December 19, 2010
Reflection on the Gospel Reading
This is how the birth of
Jesus Christ came about.
When his mother Mary was
betrothed to Joseph, but before they lived together, she was found with child
through the Holy Spirit. Joseph her
husband, since he was a righteous man, yet unwilling to expose her to shame,
decided to divorce her quietly.
Such was his intention when,
behold, the angel of the Lord appeared to him in a dream and said, “Joseph, son
of David, do not be afraid to take Mary your wife into your home. For it is through the Holy Spirit that this
child has been conceived in her. She
will bear a son and you are to name him Jesus, because he will save his people
from their sins.”
All this took place to
fulfill what the Lord had said through the prophet: Behold, the virgin shall conceive and bear
a son, and they shall name him Emmanuel, which means “God is with us.”
When Joseph awoke, he did as
the angel of the Lord had commanded him and took his wife into his home.
Sunday’s Gospel passage sets the stage for the
Nativity. Its focus is Saint Joseph, and
his vocation as the foster-father of Jesus. Consider Joseph’s vocation in light of the two
names by which his foster-child is described here: Jesus and Emmanuel.
The name “Jesus” means “God saves”, while “Emmanuel” means “God with us”. Taken together they dispel
two contrary beliefs: that God will save
us only from a distance; and that God comes into our midst only to condemn
us. Instead, these two names together
confirm that God is with us in order to save us.

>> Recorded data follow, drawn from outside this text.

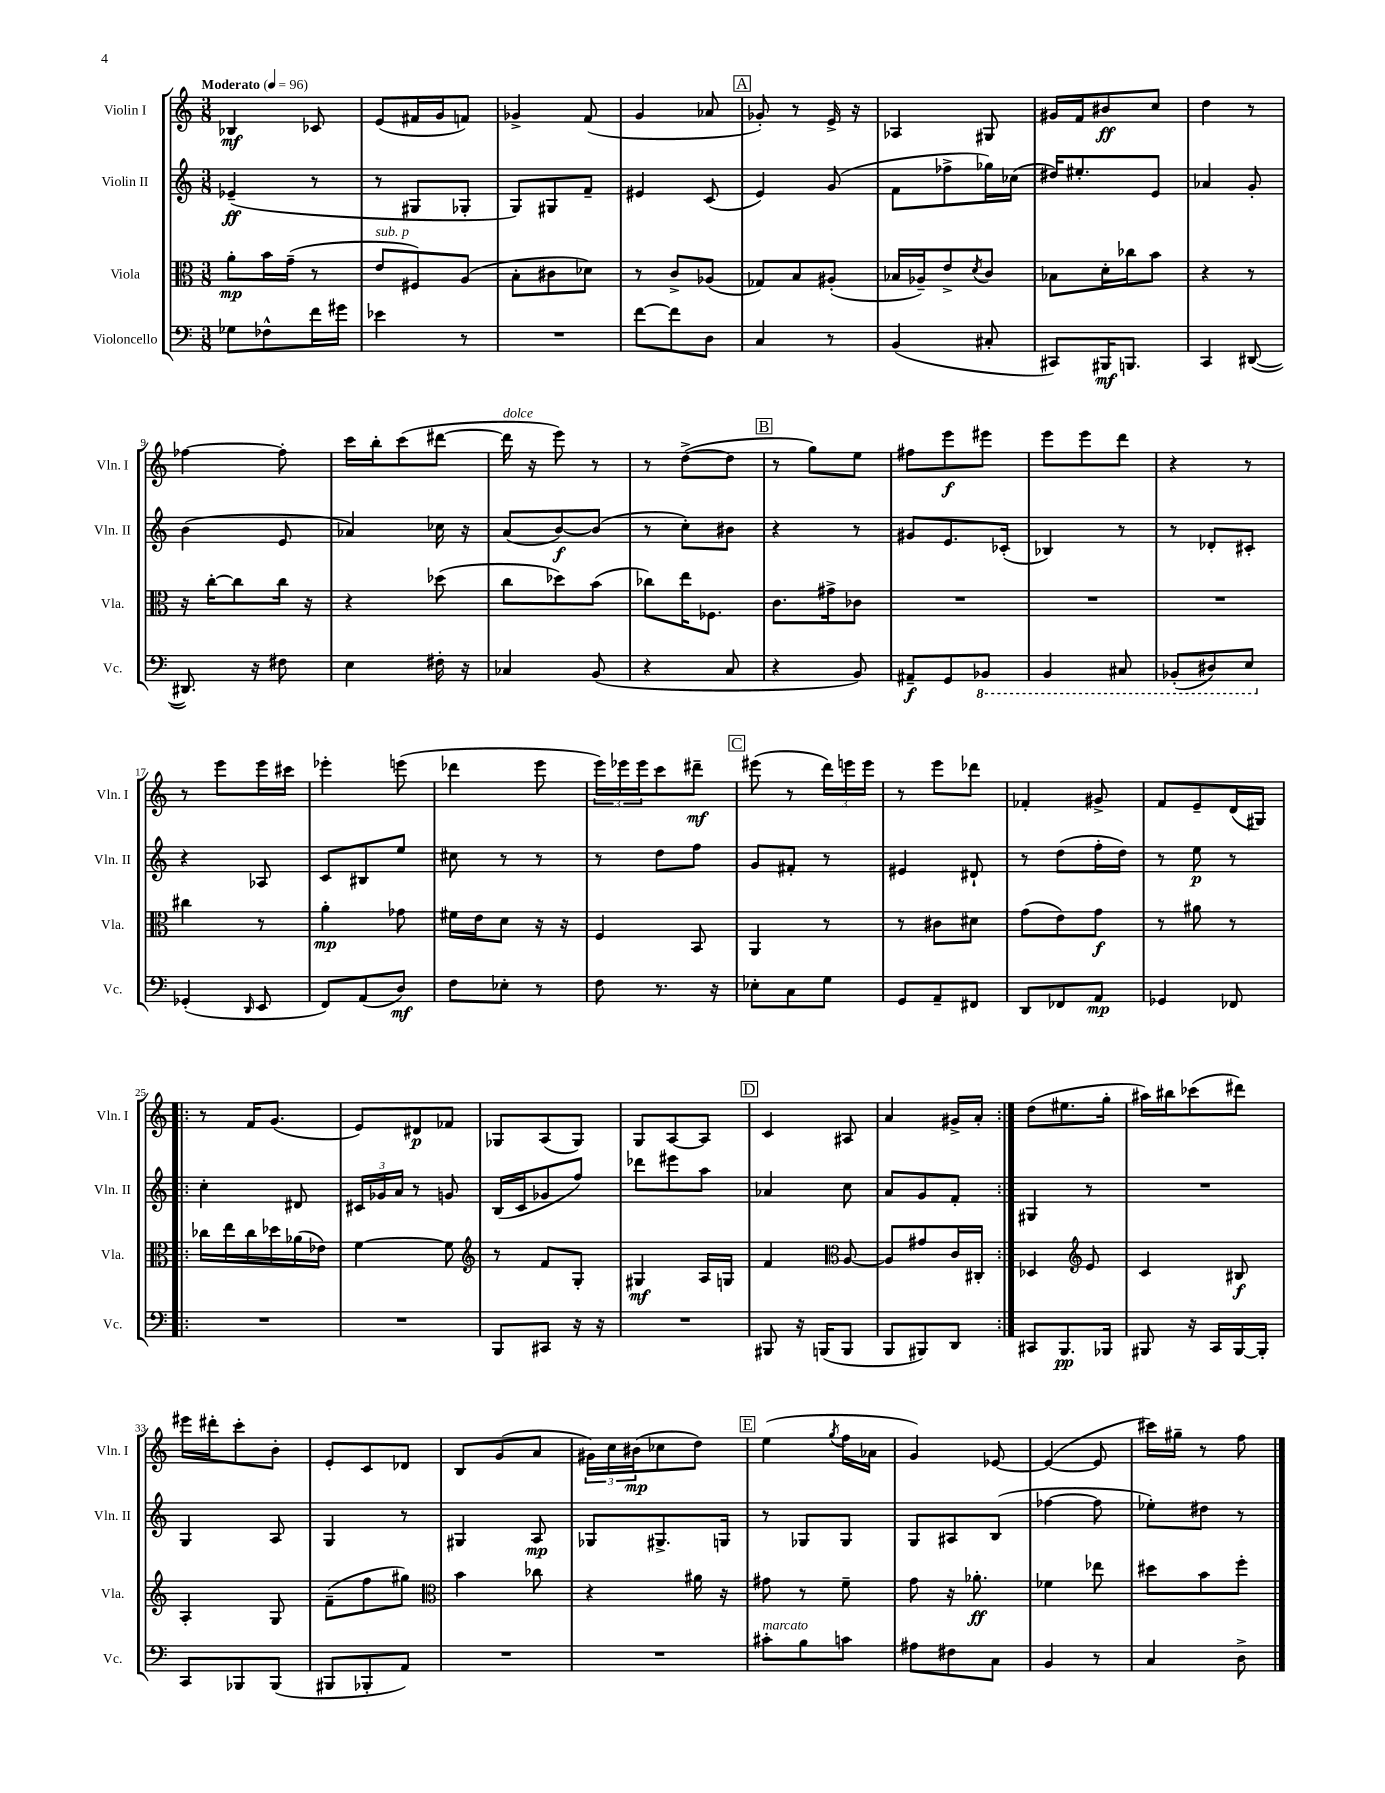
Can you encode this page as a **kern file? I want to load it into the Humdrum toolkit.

**kern	**kern	**kern	**kern
*staff4	*staff3	*staff2	*staff1
*clefF4	*clefC3	*clefG2	*clefG2
*k[]	*k[]	*k[]	*k[]
*M3/8	*M3/8	*M3/8	*M3/8
*MM96	*MM96	*MM96	*MM96
8G-\L	8a'\L	(4e-~/	4B-/
8F-^^\	16b\L	.	.
.	(16g~\JJ	.	.
16f\L	8r	8r	8c-/
16g#\JJ	.	.	.
=	=	=	=
4e-\	8e/L	8r	(8e/L
.	8F#/)	8G#/L	16f#/L
.	.	.	16g/J
8r	(8A/J	8G-'/J	8f/J)
=	=	=	=
4.r	8B'\L	8G/L)	4g-^/
.	8c#\	8G#/	.
.	8d-\J)	8f~/J	(8f/
=	=	=	=
[8f\L	8r	4e#/	4g/
8f\]	8c^/L	.	.
8D\J	(8A-/J	(8c/	8a-/
=	=	=	=
4C/	8G-/L)	4e/)	8g-'/)
.	8B/	.	8r
8r	(8A#'/J	(8g/	16e^/
.	.	.	16r
=	=	=	=
(4BB/	16B-/LL	8f\L	4A-/
.	16A-~/J)	.	.
.	8e^/	8ff-^\	.
.	8qd/	.	.
8C#'/	8c/J	16gg-\L)	8G#/
.	.	(16cc-\JJ	.
=	=	=	=
8CC#/L)	8B-\L	16dd#/LK)	16g#/LL
.	.	8.ee#'/	16f/J
16BBB#/K	16d'\L	.	8b#/
8.BBB/J	16cc-\J	.	.
.	8b\J	8e/J	8cc/J
=	=	=	=
4CC/	4r	4a-/	4dd\
([8DD#/	8r	8g'/	8r
=	=	=	=
8.DD#/])	16r	(4b\	[4ff-\
.	[16cc'\LK	.	.
.	8cc\]	.	.
16r	.	.	.
8F#\	16cc\Jk	8e/	8ff-'\]
.	16r	.	.
=	=	=	=
4E\	4r	4a-/)	16ccc\LL
.	.	.	16bb'\J
.	.	.	(8ccc\
16F#'\	(8dd-\	16cc-\	[8ddd#\J
16r	.	16r	.
=	=	=	=
4C-/	8cc\L	(8a/L	16ddd#\]
.	.	.	16r
.	8dd-\)	[8b/)	8eee\)
(8BB/	(8b\J	(8b/]J	8r
=	=	=	=
4r	8cc-\L)	8r	8r
.	16ee\K	8cc'\L)	([8dd^\L
.	8.F-\J	.	.
8C/	.	8b#\J	8dd\]J
=	=	=	=
4r	8.c\L	4r	8r
.	.	.	8gg\L)
.	16g#^\k	.	.
8BB/)	8c-\J	8r	8ee\J
=	=	=	=
8AA#~/L	4.r	8g#/L	8ff#\L
8GG/	.	8.e/	8eee\
8BBB-/J	.	.	8eee#\J
.	.	(16c-'/Jk	.
=	=	=	=
4BBB/	4.r	4B-/)	8eee\L
.	.	.	8eee\
8CC#/	.	8r	8ddd\J
=	=	=	=
(8BBB-'/L	4.r	8r	4r
8DD#/)	.	8d-'/L	.
8EE/J	.	8c#'/J	8r
=	=	=	=
(4GG-'/	4cc#\	4r	8r
.	.	.	8eee\L
16qqDD/	.	.	.
8EE/	8r	8A-/	16eee\L
.	.	.	16ccc#\JJ
=	=	=	=
8FF/L)	4a'\	8c/L	4eee-'\
(8AA/	.	8B#/	.
8D/J)	8g-\	8ee/J	(8eee\
=	=	=	=
8F\L	16f#\LL	8cc#\	4ddd-\
.	16e\J	.	.
8E-'\J	8d\J	8r	.
8r	16r	8r	8eee\
.	16r	.	.
=	=	=	=
8F\	4F/	8r	24eee\LL)
.	.	.	24eee-\
.	.	.	24eee-\J
8.r	.	8dd\L	8ccc\
.	8BB/	8ff\J	8ddd#~\J
16r	.	.	.
=	=	=	=
8E-'\L	4AA/	8g/L	(8eee#\
8C\	.	8f#'/J	8r
8G\J	8r	8r	24ddd\LL)
.	.	.	24eee\
.	.	.	24eee\JJ
=	=	=	=
8GG/L	8r	4e#/	8r
8AA~/	8c#\L	.	8eee\L
8FF#/J	8d#\J	8d#`/	8ddd-\J
=	=	=	=
8DD/L	(8g\L	8r	4f-'/
8FF-/	8e\)	(8dd\L	.
8AA/J	8g\J	16ff'\L	8g#^/
.	.	16dd\JJ)	.
=	=	=	=
4GG-/	8r	8r	8f/L
.	8a#\	8ee\	8e~/
8FF-/	8r	8r	(16d/L
.	.	.	16G#/JJ)
=!|:	=!|:	=!|:	=!|:
4.r	16cc-\LL	4cc'\	8r
.	16ee\	.	.
.	16cc-\	.	16f/LK
.	16dd-\	.	(8.g/J
.	(16a-\	8d#/	.
.	16e-\JJ)	.	.
=	=	=	=
4.r	[4f\	24c#/LL	8e/L)
.	.	24g-/	.
.	.	24a/JJ	.
.	.	8r	8d#/
.	8f\]	8g/	8f-/J
=	=	=	=
*	*clefG2	*	*
8BBB/L	8r	(16B/LL	8G-/L
.	.	16c/J	.
8CC#/J	8f/L	8g-/	(8A/
16r	8G'/J	8ff/J)	8G-/J)
16r	.	.	.
=	=	=	=
4.r	4G#/	8ddd-\L	8G/L
.	.	8eee#\	[8A/
.	16A/LL	8aa\J	8A/]J
.	16G/JJ	.	.
=	=	=	=
8BBB#/	4f/	4a-/	4c/
16r	.	.	.
(16BBB/LK	.	.	.
*	*clefC3	*	*
8BBB/J	[8A/	8cc\	8A#/
=	=	=	=
8BBB/L	8A/]L	8a/L	4a/
8BBB#/)	8g#/	8g/	.
8DD/J	16c/L	8f'/J	16g#^/LL
.	16C#'/JJ	.	16a'/JJ
=:|!	=:|!	=:|!	=:|!
8CC#/L	4D-/	4G#/	(8dd\L
8.BBB/	.	.	8.ee#\
*	*clefG2	*	*
.	8e/	8r	.
16BBB-/Jk	.	.	16gg'\Jk
=	=	=	=
8BBB#/	4c/	4.r	16aa#\LL)
.	.	.	16bb#\J
16r	.	.	(8ccc-\
16CC/LL	.	.	.
[16BBB#/	8B#/	.	8ddd#\J)
16BBB#'/]JJ	.	.	.
=	=	=	=
8CC/L	4A'/	4G/	16eee#\LL
.	.	.	16ddd#'\J
8BBB-/	.	.	8ccc'\
(8BBB-/J	8G/	8A/	8b'\J
=	=	=	=
8BBB#/L	(8f~\L	4G/	8e'/L
8BBB-'/	8ff\	.	8c/
8AA/J)	8gg#\J)	8r	8d-/J
=	=	=	=
*	*clefC3	*	*
4.r	4b\	4G#/	8B/L
.	.	.	(8g/
.	8cc-\	8A/	8a/J
=	=	=	=
4.r	4r	8G-/L	24g#\LL)
.	.	.	24cc\
.	.	.	(24b#\J
.	.	8.G#^/	8cc-\
.	16a#\	.	8dd\J)
.	16r	16G/Jk	.
=	=	=	=
8c#'\L	8g#\	8r	(4ee\
8B\	8r	8G-/L	.
.	.	.	8qgg/
8c\J	8f~\	8G-/J	16ff\LL
.	.	.	16a-\JJ
=	=	=	=
8A#\L	8g\	8G/L	4g/)
8F#\	16r	8A#/	.
.	8.a-'\	.	.
8C\J	.	(8B/J	[8e-/
=	=	=	=
4BB/	4f-\	[4ff-\	(4e-/_
8r	8ee-\	8ff-\]	8e-/]
=	=	=	=
4C/	8dd#\L	8ee-'\L)	16ccc#\LL)
.	.	.	16gg#~\JJ
.	8b\	8dd#\J	8r
8D^\	8ff'\J	8r	8ff\
==	==	==	==
*-	*-	*-	*-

In Joseph’s dream, the angel of the Lord commands two things of Joseph. The first is not to be
afraid to take Mary… into [his] home. The second is to name [Mary’s son] Jesus. Both of these commands imply acceptance. Generally, they imply acceptance of God’s
providential Will. Specifically, they
imply acceptance of Mary and Jesus as his own.
In spite of the apparent shame caused by Mary—because she
accepted God’s Will at the Annunciation—God calls Joseph to protect Mary as her
husband, and to stand with her in accepting with patience the unfolding of
God’s Providence.
In spite of Mary’s apparent betrayal of her
betrothal to Joseph, God calls Joseph to name Mary’s son. This act itself, independent of the name
Joseph would give the child, is significant.
This act had legal significance in the culture of Joseph, and by this
act, Joseph would have been claiming the child as his own. With this claim, Joseph undoubtedly would
have invited shame upon himself, as many would have seen this act as an
admission that he had fathered a child outside of a fully ratified marriage.
Part of the irony of this passage, then, is that
Mary and Joseph, by their submission to God’s providential Will, foreshadow the
life of Jesus. Mary and Joseph are
scorned and cast aside as sinners precisely because of their faithfulness to
what God wants to accomplish in Christ. Jesus
will not only be rejected as a sinner on Calvary: in the words of Saint Paul, He will be made
sin, so that we might become the righteousness of God in him [2 Corinthians 5:21].